Seeking to dismiss quake scientists
On May 15, 2015, Bloomberg reported that Hamm told Larry Grillot that he wanted certain earthquake researchers from the university dismissed. The scientists were involved in studying connections between oil and gas activity and the increase in the earthquake activities in the state.Joe Wertz, reporter for StateImpact, wrote that further examination of Hamm's e-mail to Dean Grillot revealed yet another kind of threat:
Hamm also expressed an interest in joining a search committee charged with finding a new director for the geological survey," according to Grillot's e-mail. And, the dean wrote," Hamm indicated that he would be 'visiting with Governor Fallin on the topic of moving the OGS out of the University of Oklahoma.'
Personal life
Hamm divorced his first wife, Judith Ann, in 1987. They had three children together.In April 1988, Hamm married Sue Ann Hamm with whom he has two grown daughters, Jane and Hillary.
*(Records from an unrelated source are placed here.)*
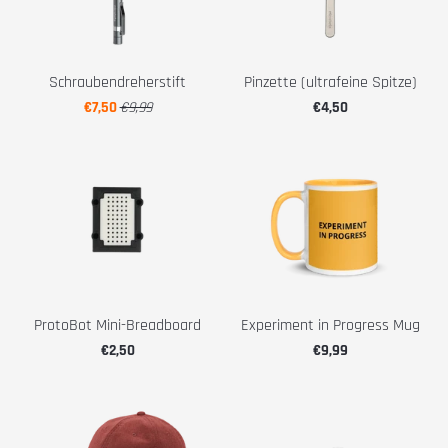
Schraubendreherstift
Pinzette (ultrafeine Spitze)
€7,50
€9,99
€4,50
ProtoBot Mini-Breadboard
Experiment in Progress Mug
€2,50
€9,99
Sue Ann is an economist and lawyer. She has had executive roles at Continental Resources. She filed for divorce on May 19, 2012, while Harold has said that he separated from Sue Ann in 2005. In 2014 Forbes reported that a ruling would allow the bulk of his ownership interest in Continental—and hence his net worth—to continue intact after the divorce. However, in August 2014, CNN and several other media outlets reported that Hamm could face a world record divorce settlement, with up to half of his estimated $20 billion fortune potentially being on the line. On November 10, 2014, an Oklahoma County judge found that Hamm should pay his second wife $995.5 million. According to an article published on January 7, 2015 by the Wall Street Journal, "She rejected a divorce settlement check in the amount of $974,790,317.77, stating it would jeopardize her appeal with Mr. Hamm." On January 8, 2015, CNBC reported that Sue Ann Arnall had deposited the $975 million settlement check.
Hamm lives in Oklahoma City, Oklahoma. He owns homes in Enid, Oklahoma and Nichols Hills, Oklahoma, among other places.